TASK TO COMPLETE: Every entry below must be transcribed word for word, and the images must be left out.

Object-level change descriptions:
--- --- ---

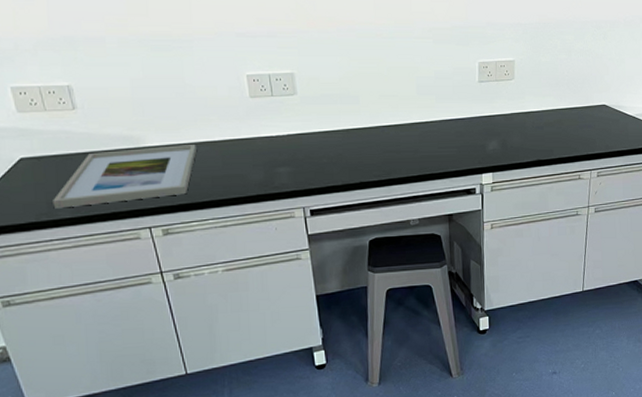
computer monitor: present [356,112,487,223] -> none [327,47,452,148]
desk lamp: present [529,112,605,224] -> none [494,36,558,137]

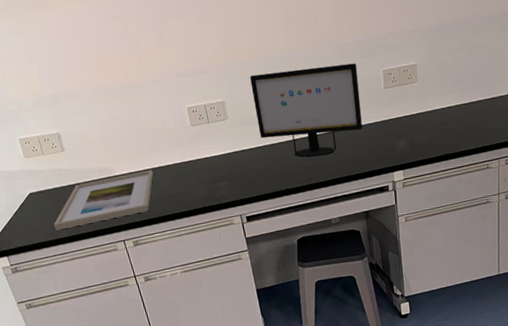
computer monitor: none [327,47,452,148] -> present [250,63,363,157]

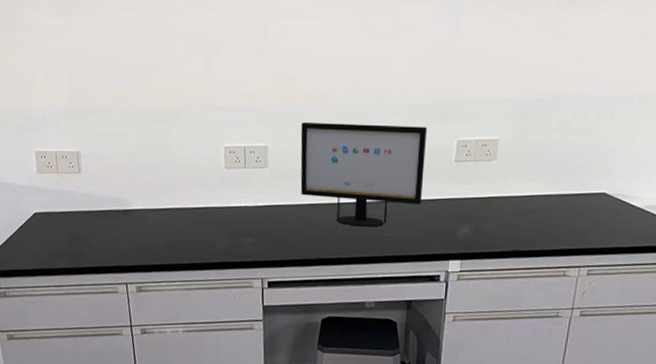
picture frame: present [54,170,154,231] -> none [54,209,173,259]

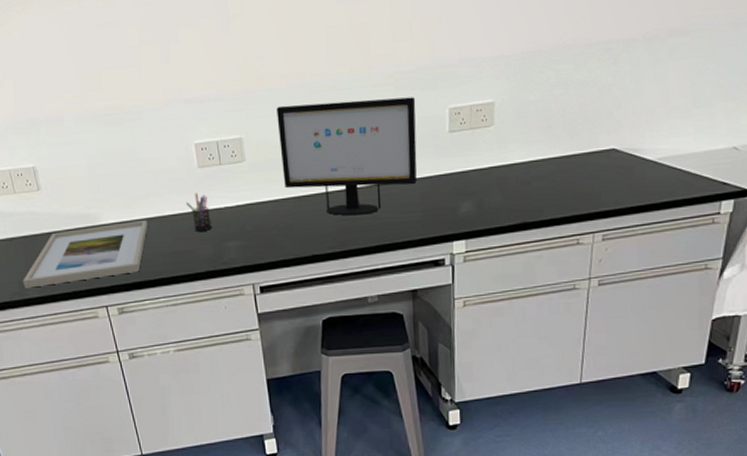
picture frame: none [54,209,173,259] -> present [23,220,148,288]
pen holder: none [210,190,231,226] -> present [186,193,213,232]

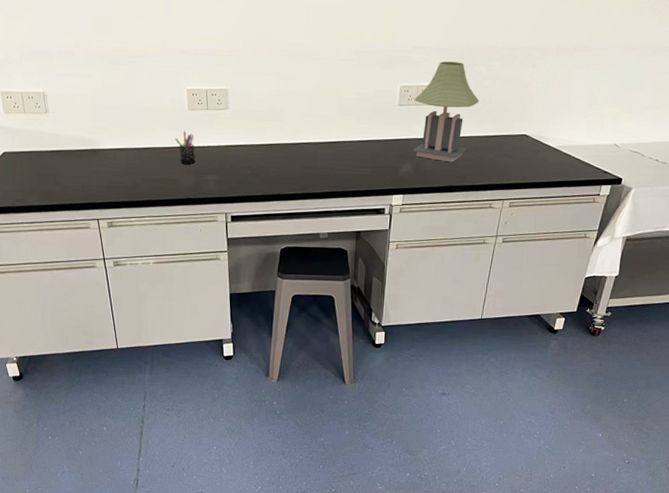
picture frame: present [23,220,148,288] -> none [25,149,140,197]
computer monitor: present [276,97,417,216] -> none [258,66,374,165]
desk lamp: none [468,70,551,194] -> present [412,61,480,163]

--- --- ---

OUTPUT OF THE TASK:
computer monitor: present [356,112,487,223] -> none [327,47,452,148]
desk lamp: present [529,112,605,224] -> none [494,36,558,137]

computer monitor: none [327,47,452,148] -> present [250,63,363,157]

picture frame: present [54,170,154,231] -> none [54,209,173,259]

picture frame: none [54,209,173,259] -> present [23,220,148,288]
pen holder: none [210,190,231,226] -> present [186,193,213,232]

picture frame: present [23,220,148,288] -> none [25,149,140,197]
computer monitor: present [276,97,417,216] -> none [258,66,374,165]
desk lamp: none [468,70,551,194] -> present [412,61,480,163]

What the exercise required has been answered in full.